The Block Inc (ASX: SQ2) share price is tumbling hard today, down 8.21% in morning trade.
Block closed on Friday trading for $105.80 per share and is currently trading for $97.11 per share.
It's not just the Block share price sliding today either.
Fellow ASX BNPL share Zip Co Ltd (ASX: ZIP) is down 7.22%, while Sezzle Inc (ASX: SZL) shares have fallen 6.11% since the opening bell.
The tech sector is facing a sharper selloff than the broader market, with the S&P/ASX 200 Index (ASX: XJO) down 2.09% compared to a 3.76% decline in the S&P/ASX All Technology Index (ASX: XTX).
Still, the Block share price, alongside its BNPL rivals, is leading the charge lower. What's going on?
Jerome Powell's hawkish words
As you're likely aware, Block shares are listed on both the NYSE and ASX. Block began trading on the ASX on 20 January after completing its acquisition of Afterpay.
And in Friday's trade in the US, the Block share price closed down 7.7% on the NYSE, with futures currently down another 1%.
The fall was part of a sweeping selloff that saw the tech-heavy NASDAQ finish Friday down 3.9%.

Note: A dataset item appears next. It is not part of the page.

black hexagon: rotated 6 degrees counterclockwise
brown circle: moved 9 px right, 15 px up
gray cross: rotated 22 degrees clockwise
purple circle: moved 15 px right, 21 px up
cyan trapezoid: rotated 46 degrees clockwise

Investors were hitting the sell button after US Federal Reserve chair Jerome Powell delivered his much-awaited speech at the Jackson Hole central banking summit in the US state of Wyoming.
And investors hoping for some dovish signals were left wanting.
Powell reiterated the central bank's full intentions to bring inflation back into its target range, acknowledging this will bring some pain to the economy.
According to Powell:
Reducing inflation is likely to require a sustained period of below-trend growth. Moreover, there will very likely be some softening of labour market conditions. While higher interest rates, slower growth, and softer labour market conditions will bring down inflation, they will also bring some pain to households and businesses…
Restoring price stability will likely require maintaining a restrictive policy stance for some time. The historical record cautions strongly against prematurely loosening policy.
US Treasury yields increased following Powell's speech.
Commenting on the market's reaction, which included the sharp selloff in the Block share price, Joe Gilbert, portfolio manager at Integrity Asset Management said (courtesy of Bloomberg):
Powell wants financial conditions to tighten further and wanted the market to know that the Fed is not ready to declare victory over inflation yet. He also renounced any prospects of interest rate cuts soon. The market is repricing this prospect.
Tech shares are particularly vulnerable to rising rates, as they're often priced with future earnings growth in mind. With higher rates, the present cost of those future earnings rises.
The Block share price likely took a bigger hit than many, because BNPL shares are especially vulnerable to the monetary tightening environment.
With rates looking to rise into 2023 across most of the developed world, a growing cohort of analysts is sounding warnings on the rise of bad debts amongst the BNPL players, already an Achilles heel for the sector.
Block share price snapshot
With today's intraday loss factored in, the Block share price is down a painful 45% since listing on 20 January. Over that same period, the ASX 200 had dropped 5%.